Ollie Watkins scored twice against Liverpool on Sunday to seal fourth place, and somewhere in the Midlands, a supporter named Derek has already commissioned a coat of arms and is currently researching whether his local council will permit a moat around his semi-detached house. This is no longer football. This is the founding of a dynasty. Possibly a cursed one, but a dynasty nonetheless.
The scenes after the final whistle told you everything you needed to know about how Villa fans have reframed this entire season. This was not a well-fought competition where a mid-table club played intelligent football and accumulated enough points to finish fourth. This was a coronation. Somewhere, someone was definitely waving a tablecloth like it was a royal standard. The commentator was probably calling it “historic” before the ball had even left the pitch. Historic. As if Villa had just invented the wheel rather than finishing above Liverpool in a single season.
Liverpool, for context, are the defending champions of Europe. Or were. Or will be again. The timeline has become genuinely confusing. But Villa fans do not care about timelines. They care about the fact that their club—the one that was genuinely fighting relegation not so long ago—has now transcended mere sporting success and entered the realm of medieval fantasy role-play. One fan on social media has already suggested that Aston Villa should recruit a “Knight of the Round Table” to strengthen their midfield for Europe. He was serious. He was deadly serious. He had calculated transfer fees and everything.

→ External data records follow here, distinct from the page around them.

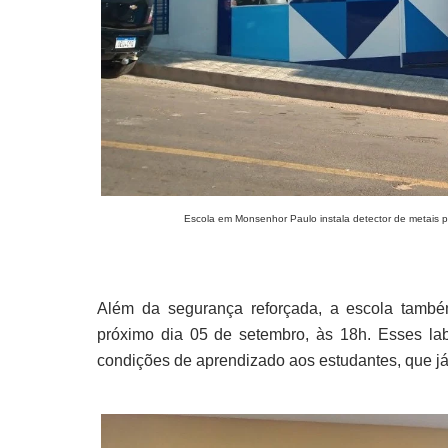
Escola em Monsenhor Paulo instala detector de metais p
Além da segurança reforçada, a escola também
próximo dia 05 de setembro, às 18h. Esses lab
condições de aprendizado aos estudantes, que já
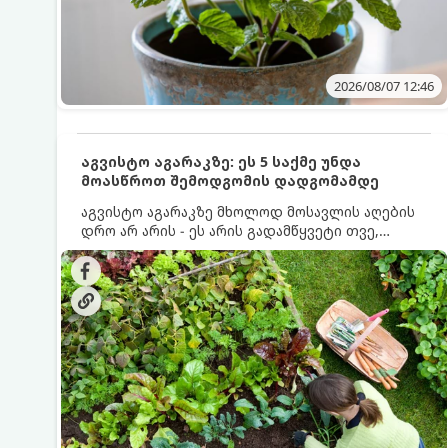
2026/08/07 12:46
აგვისტო აგარაკზე: ეს 5 საქმე უნდა
მოასწროთ შემოდგომის დადგომამდე
აგვისტო აგარაკზე მხოლოდ მოსავლის აღების
დრო არ არის - ეს არის გადამწყვეტი თვე,
როდესაც საფუძველი ეყრება მომავალი წლის
მოსავალს და ბაღი მზადდება შემოდგომა-
ზამთრის სეზონისთვის. იმისათვის, რომ
ნიადაგმა ენერგია აღიდგინოს, ხოლო
მცენარეებმა ზამთარს გაუძლონ, აგვისტოს
ბოლომდე 5 მნიშვნელოვანი საქმის გაკეთება
უნდა მოასწროთ:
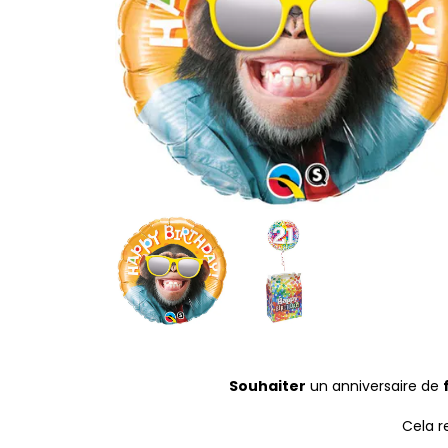
Souhaiter
un anniversaire de
Cela r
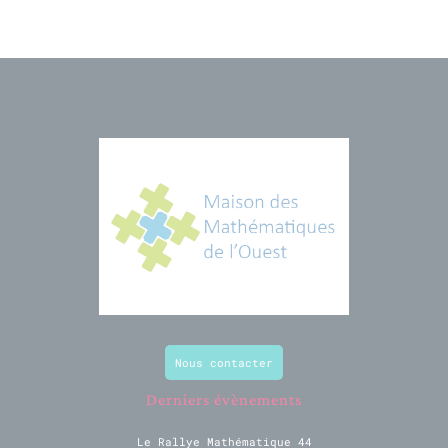
Nous contacter
Derniers évènements
Le Rallye Mathématique 44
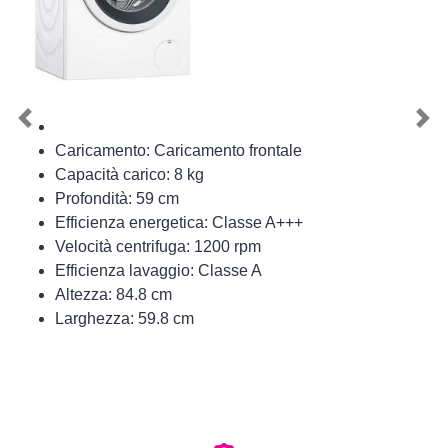
Previous
Nex
Caricamento: Caricamento frontale
Capacità carico: 8 kg
Profondità: 59 cm
Efficienza energetica: Classe A+++
Velocità centrifuga: 1200 rpm
Efficienza lavaggio: Classe A
Altezza: 84.8 cm
Larghezza: 59.8 cm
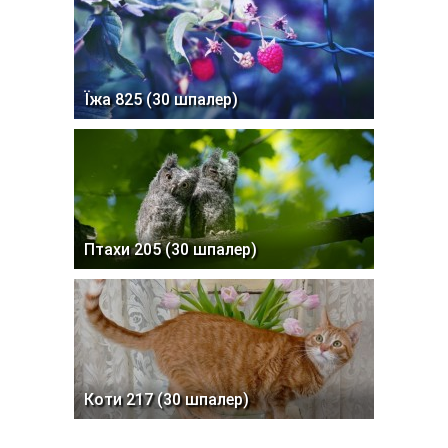
Їжа 825 (30 шпалер)
Птахи 205 (30 шпалер)
Коти 217 (30 шпалер)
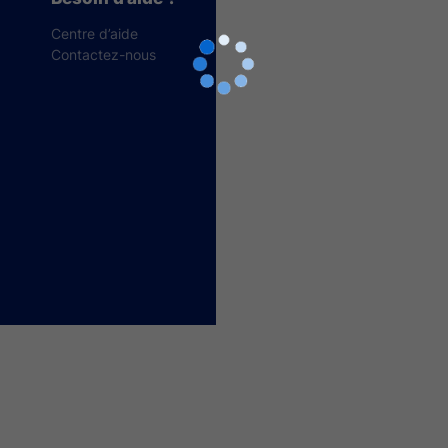
Centre d’aide
Contactez-nous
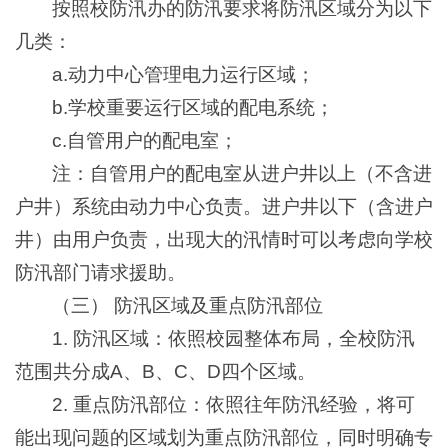
按照校防汛办的防汛要求将防汛区域分为以下
几类：
a.动力中心管理电力运行区域；
b.学校重要运行区域的配电系统；
c.自管用户的配电室；
注：自管用户的配电室从进户井以上（不含进
户井）系统由动力中心负责。进户井以下（含进户
井）由用户负责，出现大的汛情时可以考虑向学校
防汛部门请求援助。
（三） 防汛区域及重点防汛部位
1. 防汛区域：依照校园整体布局，全校防汛
范围共分成A、B、C、D四个区域。
2. 重点防汛部位：依照往年防汛经验，将可
能出现问题的区域划为重点防汛部位，同时明确专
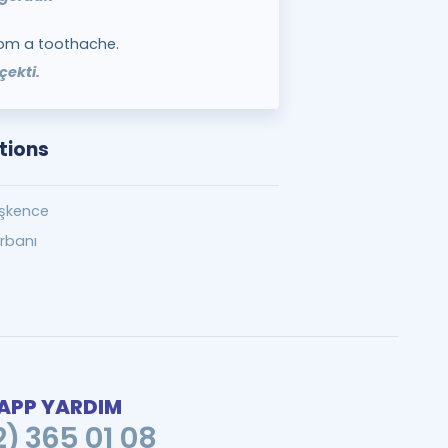
rom a toothache.
çekti.
tions
işkence
rbanı
PP YARDIM
2) 365 01 08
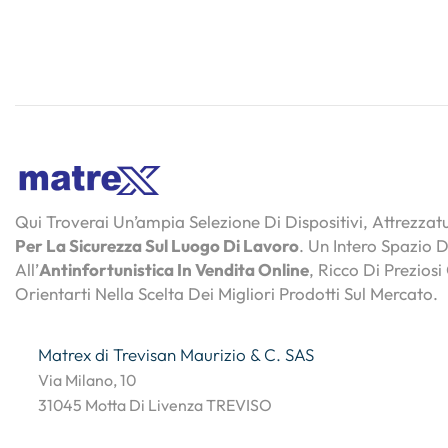
Qui Troverai Un’ampia Selezione Di Dispositivi, Attrezza
Per La Sicurezza Sul Luogo Di Lavoro
. Un Intero Spazio 
All’
Antinfortunistica In Vendita Online
, Ricco Di Preziosi
Orientarti Nella Scelta Dei Migliori Prodotti Sul Mercato.
Matrex di Trevisan Maurizio & C. SAS
Via Milano, 10
31045 Motta Di Livenza TREVISO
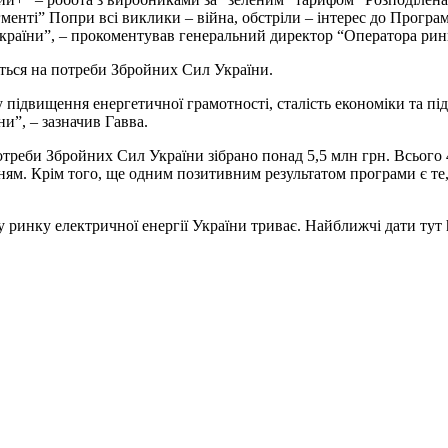
енті” Попри всі виклики – війна, обстріли – інтерес до Програм
 країни”, – прокоментував генеральний директор “Оператора рин
ться на потреби Збройних Сил України.
 у підвищення енергетичної грамотності, сталість економіки та 
и”, – зазначив Гавва.
отреби Збройних Сил України зібрано понад 5,5 млн грн. Всього 
ям. Крім того, ще одним позитивним результатом програми є те,
инку електричної енергії України триває. Найближчі дати тут htt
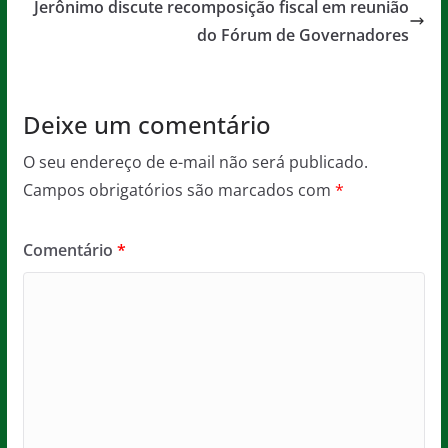
o
p
Jerônimo discute recomposição fiscal em reunião
do Fórum de Governadores
k
Deixe um comentário
O seu endereço de e-mail não será publicado.
Campos obrigatórios são marcados com
*
Comentário
*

This is what Champions League qualification does to a fanbase. It does not matter that Villa will almost certainly be eliminated in the group stage by Real Madrid and Celtic. It does not matter that their European infrastructure is held together by optimism and a spreadsheet from 2003. What matters is that they are in. They are seated at the high table. They are royalty now, and every supporter with a season ticket has mentally drafted a succession plan.
The truly magnificent part of this story is that Villa are actually a reasonably good football team. Unai Emery has done impressive work. They have talent. They have structure. They have a manager who knows what he is doing, which is more than most clubs can say. But that is not the narrative that has taken hold. The narrative is that Villa are the underdogs who have overcome the established order, and therefore they must be treated with the reverence usually reserved for people who have actually achieved something historically significant. They have not. They have finished fourth in England. It happens every year. Usually to Tottenham, which makes it even funnier.
But here is the thing that almost makes you respect the delusion: Villa fans are not wrong about the scale of what has happened at their club. They have genuinely turned around a sinking ship. The trajectory is real. The improvement is real. The football is often genuinely excellent. Watkins is a brilliant player. The squad has been assembled with care. This is not a fluke. This is a club that has made correct decisions for three consecutive seasons, which in modern football is basically alchemy.
So when fans talk about a new era, about dynasties, about knights and round tables and royal coronations, they are not entirely mad. They are just expressing something true through the medium of complete absurdity. It is the only language modern football fans have left. We cannot simply say “Villa have qualified for the Champions League and that is a good achievement.” We must instead declare it the birth of a new world order. We must suggest that this single fourth-place finish means they will dominate Europe for the next decade. We must, apparently, start researching heraldry.
The real question is what happens next. Villa will go to Europe. They will probably lose to someone better. The fans will return to earth. The medieval fantasy will fade. And then, in five years, when Villa are genuinely contending for the Premier League title—and they might be, because they have actually built something sustainable—nobody will remember the absurdity of this moment. They will just remember that this was when it started. This was the coronation. This was the moment when Aston Villa stopped being a football club and became a dynasty in waiting.
Which, to be fair, is exactly what every club thinks about itself after a decent season. The difference is that Villa fans are more honest about how ridiculous the whole thing is. They know they are not royalty. They are just acting like it because the alternative—admitting that football is a chaotic sport where outcomes are never guaranteed and fourth place means almost nothing in the long run—is far too depressing to contemplate on a Sunday afternoon in May.